Teadmised first lab 2011
The main goal of the first lab is to web-scrape uncertain data from the public sources using search engines and simple text analysis/statistics.
Conditions
You can do the lab either alone or together with a fellow student. Three students per lab is not ok, though.
Technology - language, op system etc - is completely free.
What should the app do
Your system should take as input a list of arbitrary investigated objects like "Tower Bridge", "Statue of Liberty", "Tallinna raekoda", "Olde hansa", "Tallinn University of Technology", "Andrus Ansip", "Ford focus", "inception" and use web search and web-scraping to obtain probabilistic data about the objects. We look for
- popularity (search hits)
- object type (building, church, tower, landmark, person, car, ...)

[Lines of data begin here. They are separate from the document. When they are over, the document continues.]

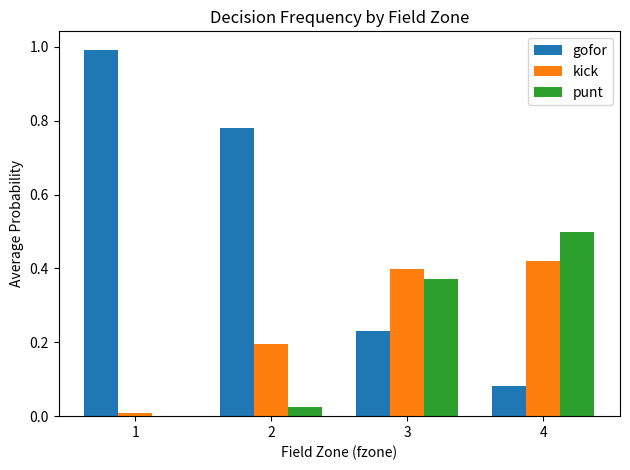

Between 1 and 4, which series saw the biggest shift?

gofor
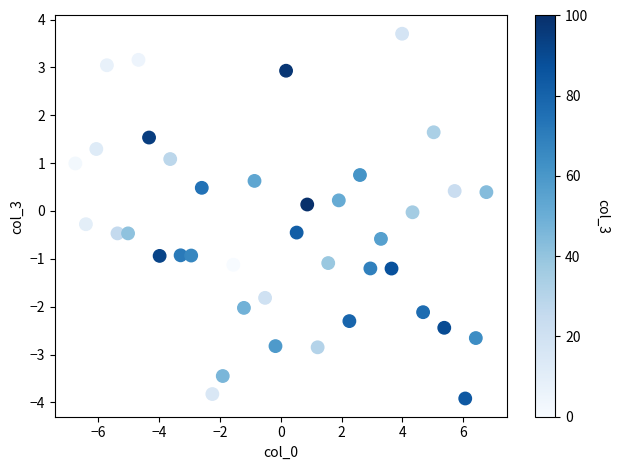

What is the range of X values (max minus min)?

13.5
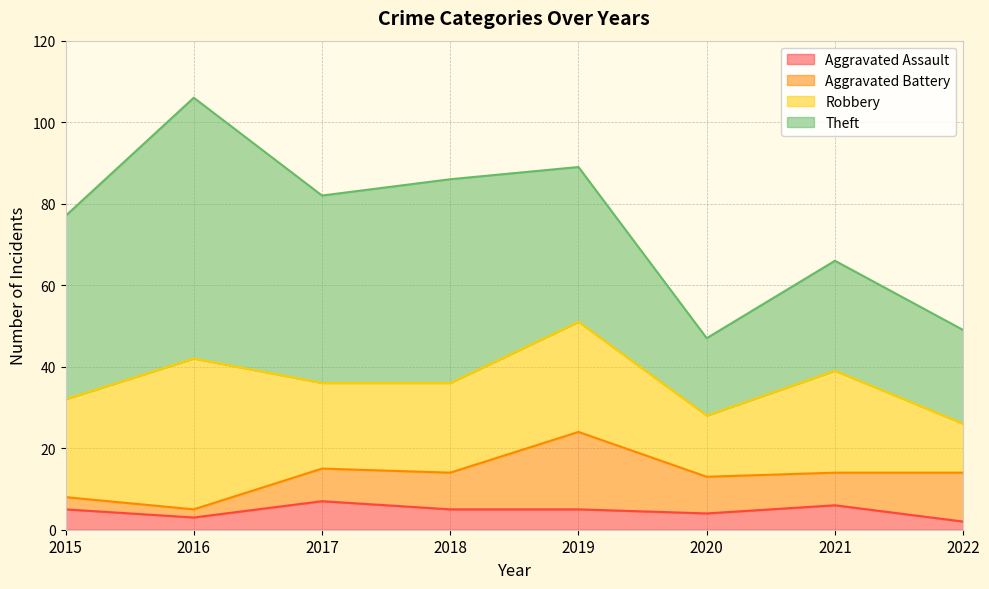

How many data points in Aggravated Assault are above 5?

2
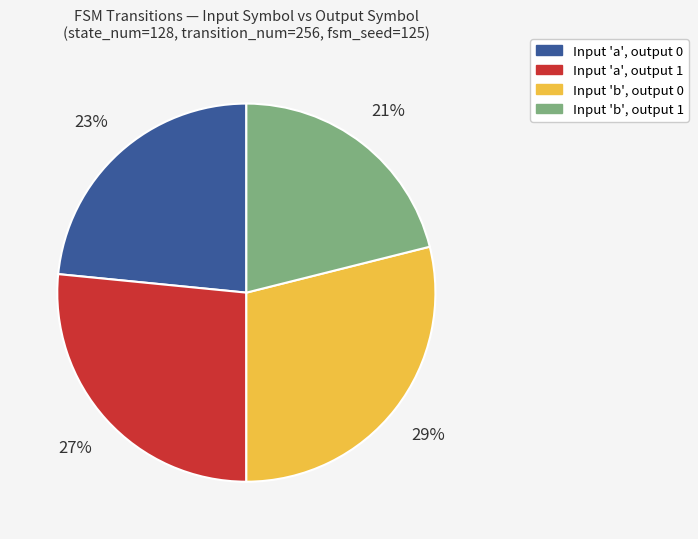

Is there any slice that represents more than half of the pie?

No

- creation year (building year, birthdate, year of introduction to market, ...)
- other often-used characteristic words/tags (steeple, national, medieval, academic, peaminister, thriller, ...)
The data should be augmented by a numeric confidence measure (0....1) indicating rough trust in the result. The confidence is mostly based on the percentage of investigated pages/sources giving this result, as well as a perceived quality of the data source (like: wikipedia has high quality, arbitrary pages low).
In order to get the list of pages to web scrape you should do several searches, selecting from / using in parallel
- wikipedia search
- wolfram alpha search
- google or bing (or some other) web search
The results should be scraped. Use a different scraping method for semistructured data (wikipedia, wolfram alpha) and unstructured data (arbitrary web pages). For the latter it makes sense to split the page into sentences (just use period . as a separator) and look for sentences containing the investigated phrase. What other words does it contain? What numbers does it contain?
After scraping N pages for the same phrase, look for the most highly occurring type words, year numbers, other tags.
Hints and suggestions
While developing, it is easier to use a pre-stored search result/wikipedia page and pre-stored set of pages instead of doing full search and download each time.
However, the system should finally work with any phrases, meaning that the pre-loaded data cannot be normally used.
Interesting links and ideas: sophisticated systems.
Nell:
Peter Norvigi
artikkel statistikapõhisest rakenduslikust tehismõistusest
Scrapimisframeworke:
Other:
- http://www.cs.uic.edu/~liub/WebMiningBook.html
- http://www.frenchlane.com/Web-Content-Mining-4.pdf
- http://www.cs.uic.edu/~liub/teach/cs511-spring-06/CS511-opinion-synthesis.ppt
- http://www.cato.org/pubs/pas/pa584.pdf
Kuidas alustada
Ükski neist soovitustest pole kohustuslik, aga aitavad, kui oled segaduses:
- Tuttav progekeel java/python
- Teha rakendus mis tombab alla google otsingu tulemuse. Kolm võimalikku varianti, parem eelista seda, mis neist tundub sulle lihtsam (alltoodud järjekord ongi tõenäoline lihtsuse järjekord):
- html: headerisse ntx firefoxi user agent a la
User-Agent: Mozilla/5.0 (Windows; U; Windows NT 6.1; ru; rv:1.9.2b5) Gecko/20091204 Firefox/3.6b5
- vana api
- uus api
- Kui google leht käes (mistahes apiga)siis tee proge osa mis otsib lehelt kõik viidatud lingid. Trüki kontrolliks välja.
- Seejärel tõmba järjest endale kõik viidatud lehed. Saveda pole vaja. Trüki kontrolliks välja.
- Lisa tõmbamise koodile lehe source töötlus:
- spliti punktide järgi.
- otsi laused sinu otsisõnaga.
- loe kokku eri sõnad lauses ja save globaalsesse baasi a la
car: 1 wheels: 2 jne
- iga lehe järel muutuvad sõnade arvud baasis suuremaks
- Seejärel läheb asi huvitamaks ja keerulisemaks, samas on sul juba tekkinud intuitsioon, kuidas edasi.